En savoir plus grâce à notre blog biosphere
Nécessité pour la foule, partager un langage commun
extraits : On ne peut être d’accord que sur ce que l’on partage clairement, sur les idées qui sont communes à tous. Schématiquement, l’entente se fait sur l’intersection des idées des protagonistes. Plus le nombre de personnes ayant à se mettre d’accord sur une décision à prendre est important, plus les points communs à leur réflexion sont réduits. C’est pourquoi on retrouve la structure pyramidale habituelle de la société… avec un « chef » architecte qui décide en définitive tout seul. Souvenons-nous : L’homme est un animal de petit groupe, de clan, de tribu. Alors oui : lorsqu’il s’agit de réfléchir en petit groupe, au niveau de son clan, les hommes qui le composent sont capables d’aboutir à une réflexion commune, un consensus. Mais au niveau agrégé, les compétences dans la réflexion s’annulent. En d’autres termes : 8 milliard de personnes, cela fait une capacité d’action qui tend vers l’infini. 8 milliard de personnes, cela fait une capacité de réflexion qui tend vers zéro.…
les éléments de langage sur la transition énergétique
extraits : Une véritable transition repose sur la décroissance des besoins, l’usage de techniques douces moins productives mais plus adaptées à l’homme et à la planète, la coopération internationale et non la compétition, le refus du profit à court terme et de la rentabilité financière. L’inverse des éléments de langage véhiculés par la classe dirigeante et ses sbires. La situation est bloquée. Sobriété énergétique, nucléaire, gaz de schiste : sur tous ces aspects décisifs du débat, une alliance de fait existe entre le Medef et trois syndicats de travailleurs : la CGT, FO et la CFE-CGC… Ils ont tous un intérêt commun : la préservation du statu quo dans les filières de l’énergie. Un document présentant la synthèse des « priorités » du débat national sur la transition énergétique vient d’être retiré du site du ministère de l’écologie, car jugé « inacceptable » par le patronat….
L’attitude de Macron, mais pas seulement de lui, montre que nous ne sommes pas une démocratie éclairée. Les programmes des différents prétendants à être député ne sont que des copié-collé de la vulgate imposée par leur parti d’appartenance, ce qui montre le peu d’autonomie de ceux qui disent vouloir nous représenter. La série récente du Monde sur les habitants de villes moyennes de province tentés pas le vote RN est éclairante. Dans leur majorité, ils disent dans le même souffle :
– ils en ont marre et vont voter Rassemblement national
– En cas de victoire de RN ils n’en attendent rien, ils pensent que rien ne va changer !

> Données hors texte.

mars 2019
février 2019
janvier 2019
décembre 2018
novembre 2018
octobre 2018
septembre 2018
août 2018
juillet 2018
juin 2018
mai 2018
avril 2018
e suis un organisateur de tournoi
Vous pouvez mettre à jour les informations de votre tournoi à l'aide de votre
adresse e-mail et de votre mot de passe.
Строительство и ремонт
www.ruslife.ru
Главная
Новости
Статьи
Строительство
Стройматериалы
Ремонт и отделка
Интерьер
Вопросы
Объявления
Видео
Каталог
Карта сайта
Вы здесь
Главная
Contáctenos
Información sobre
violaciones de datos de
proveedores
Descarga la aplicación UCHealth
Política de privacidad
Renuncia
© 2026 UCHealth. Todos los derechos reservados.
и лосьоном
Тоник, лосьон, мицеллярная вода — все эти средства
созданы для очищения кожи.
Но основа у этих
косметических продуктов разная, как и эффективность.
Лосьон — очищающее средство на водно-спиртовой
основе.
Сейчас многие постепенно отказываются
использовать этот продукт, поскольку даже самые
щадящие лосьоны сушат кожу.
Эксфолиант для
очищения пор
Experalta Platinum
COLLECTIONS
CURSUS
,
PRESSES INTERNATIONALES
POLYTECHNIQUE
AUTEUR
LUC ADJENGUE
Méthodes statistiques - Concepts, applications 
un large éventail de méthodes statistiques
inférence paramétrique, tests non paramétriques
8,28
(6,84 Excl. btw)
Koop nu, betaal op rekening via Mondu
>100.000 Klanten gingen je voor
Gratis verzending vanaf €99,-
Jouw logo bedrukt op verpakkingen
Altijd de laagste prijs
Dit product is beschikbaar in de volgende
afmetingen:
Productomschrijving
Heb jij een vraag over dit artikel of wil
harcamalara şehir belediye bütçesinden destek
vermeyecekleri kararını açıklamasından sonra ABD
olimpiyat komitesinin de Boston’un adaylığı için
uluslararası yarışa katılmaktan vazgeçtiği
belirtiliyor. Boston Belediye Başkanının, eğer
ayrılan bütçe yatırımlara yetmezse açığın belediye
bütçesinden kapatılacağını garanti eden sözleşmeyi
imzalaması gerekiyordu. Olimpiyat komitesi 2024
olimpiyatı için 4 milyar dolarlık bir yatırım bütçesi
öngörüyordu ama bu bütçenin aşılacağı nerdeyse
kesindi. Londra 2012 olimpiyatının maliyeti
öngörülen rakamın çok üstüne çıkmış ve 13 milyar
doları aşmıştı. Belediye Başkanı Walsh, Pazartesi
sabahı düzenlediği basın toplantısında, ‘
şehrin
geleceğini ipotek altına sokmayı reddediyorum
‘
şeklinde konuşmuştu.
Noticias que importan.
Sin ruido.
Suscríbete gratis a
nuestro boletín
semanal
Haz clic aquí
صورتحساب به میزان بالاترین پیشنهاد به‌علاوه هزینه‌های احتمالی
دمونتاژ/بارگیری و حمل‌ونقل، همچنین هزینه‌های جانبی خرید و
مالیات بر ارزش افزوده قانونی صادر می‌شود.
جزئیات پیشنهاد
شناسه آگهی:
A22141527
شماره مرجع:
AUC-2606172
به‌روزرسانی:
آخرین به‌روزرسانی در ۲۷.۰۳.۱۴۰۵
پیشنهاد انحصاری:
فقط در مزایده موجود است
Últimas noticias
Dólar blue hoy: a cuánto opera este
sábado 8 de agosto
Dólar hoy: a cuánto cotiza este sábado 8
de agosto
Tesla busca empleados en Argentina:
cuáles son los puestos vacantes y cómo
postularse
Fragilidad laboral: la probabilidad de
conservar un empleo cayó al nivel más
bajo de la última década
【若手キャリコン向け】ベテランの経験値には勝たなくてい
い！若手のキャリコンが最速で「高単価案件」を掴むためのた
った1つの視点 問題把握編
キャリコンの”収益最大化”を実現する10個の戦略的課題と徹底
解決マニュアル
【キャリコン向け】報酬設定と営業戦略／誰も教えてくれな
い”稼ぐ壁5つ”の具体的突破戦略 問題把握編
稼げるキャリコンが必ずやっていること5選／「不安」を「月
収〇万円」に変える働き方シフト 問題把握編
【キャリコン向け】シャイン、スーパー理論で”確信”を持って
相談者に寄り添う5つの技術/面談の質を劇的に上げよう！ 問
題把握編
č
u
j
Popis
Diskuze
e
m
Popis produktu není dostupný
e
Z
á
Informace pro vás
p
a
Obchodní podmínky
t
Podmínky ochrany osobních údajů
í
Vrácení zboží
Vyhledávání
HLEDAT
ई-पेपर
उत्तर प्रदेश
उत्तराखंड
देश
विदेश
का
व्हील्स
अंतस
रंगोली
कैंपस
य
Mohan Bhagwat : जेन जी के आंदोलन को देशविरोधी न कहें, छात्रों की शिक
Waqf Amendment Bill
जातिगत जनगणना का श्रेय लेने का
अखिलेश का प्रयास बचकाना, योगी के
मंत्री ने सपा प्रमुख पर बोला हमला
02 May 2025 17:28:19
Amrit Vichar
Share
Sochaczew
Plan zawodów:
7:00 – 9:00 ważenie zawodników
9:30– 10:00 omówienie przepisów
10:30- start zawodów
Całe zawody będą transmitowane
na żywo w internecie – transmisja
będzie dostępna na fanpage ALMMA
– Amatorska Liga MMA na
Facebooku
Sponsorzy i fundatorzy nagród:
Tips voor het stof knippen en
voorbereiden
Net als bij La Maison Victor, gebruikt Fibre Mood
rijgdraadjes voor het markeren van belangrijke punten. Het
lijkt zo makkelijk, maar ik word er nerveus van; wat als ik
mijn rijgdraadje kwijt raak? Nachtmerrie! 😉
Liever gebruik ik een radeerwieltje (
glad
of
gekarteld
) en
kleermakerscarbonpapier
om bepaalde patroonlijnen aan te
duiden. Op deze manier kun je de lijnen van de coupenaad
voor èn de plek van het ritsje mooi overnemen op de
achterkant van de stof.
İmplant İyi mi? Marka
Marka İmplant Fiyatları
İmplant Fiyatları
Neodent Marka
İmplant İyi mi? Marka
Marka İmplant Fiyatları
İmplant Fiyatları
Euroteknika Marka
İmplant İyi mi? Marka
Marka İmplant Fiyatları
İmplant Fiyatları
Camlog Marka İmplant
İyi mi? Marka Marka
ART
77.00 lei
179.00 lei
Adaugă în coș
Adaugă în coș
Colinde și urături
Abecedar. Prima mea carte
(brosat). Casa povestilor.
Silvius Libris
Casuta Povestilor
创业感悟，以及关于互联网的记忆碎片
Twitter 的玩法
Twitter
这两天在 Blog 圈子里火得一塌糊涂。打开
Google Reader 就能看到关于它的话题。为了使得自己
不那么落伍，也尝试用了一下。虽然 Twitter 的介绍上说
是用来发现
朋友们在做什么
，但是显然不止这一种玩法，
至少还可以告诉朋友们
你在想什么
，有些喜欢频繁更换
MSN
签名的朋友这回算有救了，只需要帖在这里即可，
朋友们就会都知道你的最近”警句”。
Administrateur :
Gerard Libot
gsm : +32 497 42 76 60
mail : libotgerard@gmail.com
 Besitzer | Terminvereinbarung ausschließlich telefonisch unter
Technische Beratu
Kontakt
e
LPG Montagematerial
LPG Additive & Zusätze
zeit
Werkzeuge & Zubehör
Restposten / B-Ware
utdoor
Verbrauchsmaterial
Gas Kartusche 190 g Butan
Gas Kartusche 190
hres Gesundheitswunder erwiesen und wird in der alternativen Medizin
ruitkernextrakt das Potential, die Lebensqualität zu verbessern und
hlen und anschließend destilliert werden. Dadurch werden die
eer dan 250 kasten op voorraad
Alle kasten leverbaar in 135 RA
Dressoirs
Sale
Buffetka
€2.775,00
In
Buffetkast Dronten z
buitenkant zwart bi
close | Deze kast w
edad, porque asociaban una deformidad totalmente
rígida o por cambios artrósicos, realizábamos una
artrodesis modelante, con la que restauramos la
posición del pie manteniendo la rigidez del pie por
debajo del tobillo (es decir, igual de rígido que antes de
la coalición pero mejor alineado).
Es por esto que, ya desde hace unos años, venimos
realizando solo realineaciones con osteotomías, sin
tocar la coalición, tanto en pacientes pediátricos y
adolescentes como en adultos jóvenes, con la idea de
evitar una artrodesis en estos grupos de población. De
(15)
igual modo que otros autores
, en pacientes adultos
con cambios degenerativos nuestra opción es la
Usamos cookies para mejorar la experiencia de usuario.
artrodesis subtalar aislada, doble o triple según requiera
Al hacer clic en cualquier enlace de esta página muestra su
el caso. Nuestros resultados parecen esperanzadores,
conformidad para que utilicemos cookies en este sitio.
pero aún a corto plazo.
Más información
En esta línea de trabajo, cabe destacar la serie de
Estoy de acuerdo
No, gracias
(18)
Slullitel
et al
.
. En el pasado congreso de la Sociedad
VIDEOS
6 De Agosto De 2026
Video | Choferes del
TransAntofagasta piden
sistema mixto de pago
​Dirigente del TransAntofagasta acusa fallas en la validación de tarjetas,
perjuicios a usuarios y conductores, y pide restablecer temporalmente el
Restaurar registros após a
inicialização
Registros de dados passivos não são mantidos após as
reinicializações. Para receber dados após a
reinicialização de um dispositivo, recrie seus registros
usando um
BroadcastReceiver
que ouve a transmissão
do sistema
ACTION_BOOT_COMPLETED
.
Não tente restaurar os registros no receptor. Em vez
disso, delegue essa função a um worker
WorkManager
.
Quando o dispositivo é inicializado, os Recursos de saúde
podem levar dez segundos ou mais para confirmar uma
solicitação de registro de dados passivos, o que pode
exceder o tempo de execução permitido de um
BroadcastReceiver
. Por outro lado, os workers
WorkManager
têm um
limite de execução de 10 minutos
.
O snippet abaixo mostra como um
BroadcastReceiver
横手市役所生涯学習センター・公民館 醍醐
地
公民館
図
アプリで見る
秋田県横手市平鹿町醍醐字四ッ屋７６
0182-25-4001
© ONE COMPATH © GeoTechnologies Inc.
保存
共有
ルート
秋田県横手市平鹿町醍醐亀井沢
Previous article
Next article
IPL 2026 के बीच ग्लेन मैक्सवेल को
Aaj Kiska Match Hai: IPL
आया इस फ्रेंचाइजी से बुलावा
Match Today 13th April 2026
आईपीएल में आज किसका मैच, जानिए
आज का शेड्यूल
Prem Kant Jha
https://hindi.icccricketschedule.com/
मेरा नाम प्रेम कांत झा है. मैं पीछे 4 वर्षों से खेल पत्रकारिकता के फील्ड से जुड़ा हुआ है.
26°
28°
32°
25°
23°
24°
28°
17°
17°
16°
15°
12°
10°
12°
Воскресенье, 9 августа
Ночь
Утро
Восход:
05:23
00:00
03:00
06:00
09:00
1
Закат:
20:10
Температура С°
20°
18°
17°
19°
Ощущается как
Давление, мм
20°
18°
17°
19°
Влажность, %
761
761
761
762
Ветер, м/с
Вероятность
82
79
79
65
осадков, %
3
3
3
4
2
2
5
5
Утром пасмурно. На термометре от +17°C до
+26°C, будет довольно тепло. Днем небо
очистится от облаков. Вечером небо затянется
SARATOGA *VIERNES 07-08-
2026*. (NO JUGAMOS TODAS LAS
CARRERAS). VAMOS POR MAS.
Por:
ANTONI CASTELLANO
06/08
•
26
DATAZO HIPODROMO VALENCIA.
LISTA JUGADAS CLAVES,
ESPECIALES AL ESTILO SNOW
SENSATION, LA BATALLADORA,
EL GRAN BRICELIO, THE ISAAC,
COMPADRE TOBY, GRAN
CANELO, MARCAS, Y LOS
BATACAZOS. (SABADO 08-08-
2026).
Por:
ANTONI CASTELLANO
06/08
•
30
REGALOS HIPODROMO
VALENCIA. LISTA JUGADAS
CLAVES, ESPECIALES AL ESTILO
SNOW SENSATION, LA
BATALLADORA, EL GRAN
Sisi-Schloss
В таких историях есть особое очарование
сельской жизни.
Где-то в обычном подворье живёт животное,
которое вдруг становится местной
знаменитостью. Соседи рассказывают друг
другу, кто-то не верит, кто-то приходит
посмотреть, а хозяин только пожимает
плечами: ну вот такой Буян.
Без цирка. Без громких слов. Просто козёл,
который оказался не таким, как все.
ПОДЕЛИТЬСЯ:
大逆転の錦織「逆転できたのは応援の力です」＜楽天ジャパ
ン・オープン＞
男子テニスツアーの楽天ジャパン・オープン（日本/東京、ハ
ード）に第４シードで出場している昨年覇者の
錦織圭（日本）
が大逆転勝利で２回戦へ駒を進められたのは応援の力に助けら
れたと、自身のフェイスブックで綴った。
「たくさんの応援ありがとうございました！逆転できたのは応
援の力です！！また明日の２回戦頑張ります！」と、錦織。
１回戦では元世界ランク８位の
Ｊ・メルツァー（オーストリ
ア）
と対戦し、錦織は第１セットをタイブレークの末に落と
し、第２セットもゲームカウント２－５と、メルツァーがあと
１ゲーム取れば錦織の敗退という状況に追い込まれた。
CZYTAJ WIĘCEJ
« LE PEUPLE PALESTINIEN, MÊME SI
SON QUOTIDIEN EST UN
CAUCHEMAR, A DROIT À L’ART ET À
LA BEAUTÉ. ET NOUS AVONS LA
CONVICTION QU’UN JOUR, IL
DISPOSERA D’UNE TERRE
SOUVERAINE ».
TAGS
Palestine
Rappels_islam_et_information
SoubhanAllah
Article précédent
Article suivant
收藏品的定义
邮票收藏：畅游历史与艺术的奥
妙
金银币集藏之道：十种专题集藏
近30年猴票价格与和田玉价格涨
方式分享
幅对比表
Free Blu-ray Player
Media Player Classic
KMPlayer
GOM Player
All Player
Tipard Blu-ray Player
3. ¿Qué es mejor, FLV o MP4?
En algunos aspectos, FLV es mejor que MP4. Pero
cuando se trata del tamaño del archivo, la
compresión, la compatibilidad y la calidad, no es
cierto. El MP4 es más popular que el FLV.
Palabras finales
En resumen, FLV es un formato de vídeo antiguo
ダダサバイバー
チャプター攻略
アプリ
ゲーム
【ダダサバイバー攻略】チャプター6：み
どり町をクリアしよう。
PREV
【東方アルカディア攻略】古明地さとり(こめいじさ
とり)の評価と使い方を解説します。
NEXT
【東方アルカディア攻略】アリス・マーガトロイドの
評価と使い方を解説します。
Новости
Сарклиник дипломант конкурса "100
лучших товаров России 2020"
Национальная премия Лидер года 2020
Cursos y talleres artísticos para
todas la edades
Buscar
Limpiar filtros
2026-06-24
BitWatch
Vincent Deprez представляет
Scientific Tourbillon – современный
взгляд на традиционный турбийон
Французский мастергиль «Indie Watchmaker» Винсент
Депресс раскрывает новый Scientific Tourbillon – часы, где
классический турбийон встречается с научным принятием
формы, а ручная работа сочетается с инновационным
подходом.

Le décalage est énorme entre les éléments de langage instillé dans le débat public et des décisions à prendre qui devraient tourner autour du mot « sobriété », et ce dans tous les domaines. Pauvre France, pauvre état de la démocratie !
Qu’un président ait pu dire à une partie des français qu’il est censé représenter, qu’il avait pour projet de les « emmerder » est la chose non seulement la plus impolie (inconcevable à ce niveau) mais aussi la plus ignoble et impardonnable que l’on puisse imaginer.
Le président est au service de son pays, il n’est pas le chef de ses sujets. La peur seule a fait accepter aux gens cette ignominie, il n’y a pas de quoi être fier, ni pour celui qui a dit ça, ni pour ceux qui l’ont accepté.
Précisons, les « emmerder… jusqu’au bout » !
Sur ce point je suis d’accord avec vous, Monsieur Barthès.